Web analytics was a good start toward getting this sort of info. Combining Web analytics with search engine-specific tracking pixels, and then overlaying both with aggregated third party data sources like Compete and Quantcast was the next evolution. And now we are on to attribution.

I see several types of attribution that are important for SEM:

  • Multi-channel attribution: When a user clicks on several marketing channels, how do you attribute the conversion amongst all of them?
  • Multi-click attribution: When a user clicks on several keywords on the same search engine, do you give credit to the first click, last click, both, or neither?
  • Post-cookie attribution: If a user converts after your tracking cookie expires (usually a 30 day cookie), how do you attribute this revenue to your marketing?
  • Offline attribution: What happens when someone clicks on your ad but then picks up the phone and calls your sales team and buys from you?
  • Lifetime value attribution: Are you attributing orders that come in months or years down the road to your SEM keyword?
  • True revenue attribution: What happens if you have a lot of returns or cancellations – are you subtracting this from your ROI calculations?

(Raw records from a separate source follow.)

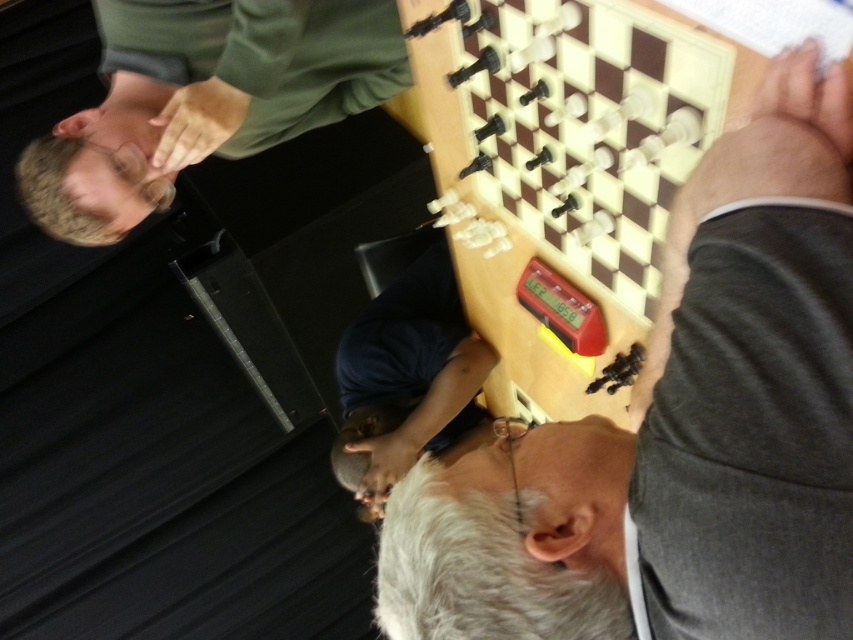
Question: Does green matte shirt at upper left appear on the right side of dark blue shirt at center?

Choices:
 (A) no
 (B) yes

Answer: (A)

Question: Which object is farther from the camera taking this photo?

Choices:
 (A) dark blue shirt at center
 (B) green matte shirt at upper left

Answer: (A)

Question: Estimate the real-world distances between objects in this image. Which object is closer to the green matte shirt at upper left?

Choices:
 (A) smooth wooden chessboard at upper center
 (B) dark blue shirt at center

Answer: (B)

Question: Based on their relative distances, which object is farther from the green matte shirt at upper left?

Choices:
 (A) smooth wooden chessboard at upper center
 (B) dark blue shirt at center

Answer: (A)

Question: Is smooth wooden chessboard at upper center thinner than dark blue shirt at center?

Choices:
 (A) no
 (B) yes

Answer: (B)

Question: Can you confirm if smooth wooden chessboard at upper center is smaller than dark blue shirt at center?

Choices:
 (A) no
 (B) yes

Answer: (B)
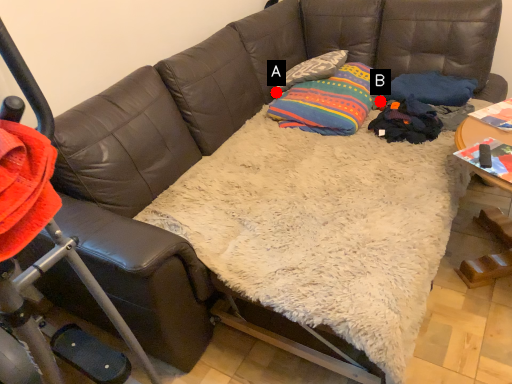
Question: Two points are circled on the image, labeled by A and B beside each circle. Which point appears closest to the camera in this image?

Choices:
 (A) A is closer
 (B) B is closer

Answer: (B)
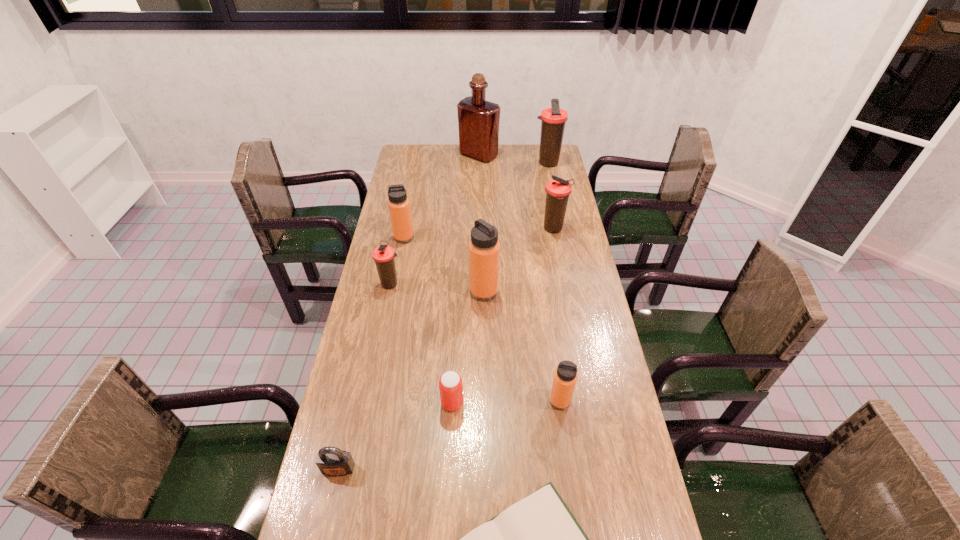
This screenshot has width=960, height=540. In order to click on vacant space at the left edge in this screenshot , I will do `click(417, 180)`.

Identify the location of free space at the right edge of the desktop. (564, 231).

Identify the location of free space that is in between the second farthest brown thermos bottle and the tallest object. (516, 192).

This screenshot has height=540, width=960. Find the location of `vacant area that lies between the second biggest brown thermos bottle and the gray padlock`. vacant area that lies between the second biggest brown thermos bottle and the gray padlock is located at coordinates (446, 349).

Locate an element on the screen. This screenshot has width=960, height=540. vacant space that is in between the red beer can and the smallest brown thermos bottle is located at coordinates (421, 343).

Where is `vacant region between the tallest object and the nearest orange thermos bottle`? This screenshot has height=540, width=960. vacant region between the tallest object and the nearest orange thermos bottle is located at coordinates (519, 278).

Where is `vacant space in between the brown liquor and the second smallest brown thermos bottle`? vacant space in between the brown liquor and the second smallest brown thermos bottle is located at coordinates 516,192.

The width and height of the screenshot is (960, 540). In order to click on vacant space that is in between the gray padlock and the red beer can in this screenshot , I will do `click(396, 436)`.

This screenshot has width=960, height=540. I want to click on object that can be found as the ninth closest to the second orange thermos bottle from right to left, so tap(478, 120).

The height and width of the screenshot is (540, 960). I want to click on the fifth closest object to the brown liquor, so click(x=484, y=248).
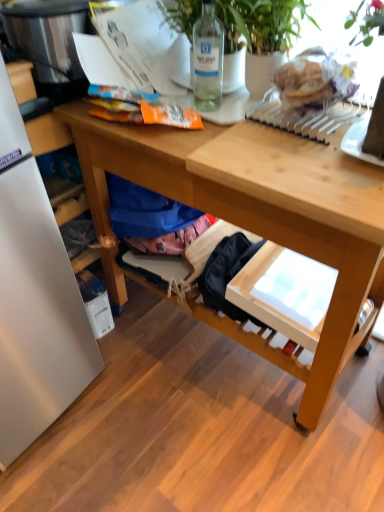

Marketers that can get a handle on these issues have a huge advantage over marketers who continue to rely only on the Google Conversion tracker or Google Analytics (or any basic Web analytics package). In the last few months, I’ve seen some interesting tools that are attempting to solve this attribution issue. Included in the list of notable companies: Convertro, ClearSaleing, and the Google Analytics Super Cookie (the name alone merits mention)! I have also heard that Kenshoo is promoting their attribution model in their pitches, and that the other campaign management companies either already offer an attribution model or are quickly building systems to integrate into their existing platforms.

This is all great stuff and I am personally excited to dig into these tools and try to fully figure out attribution for my clients. I’ll update this post in a couple months with some (hopefully) good results!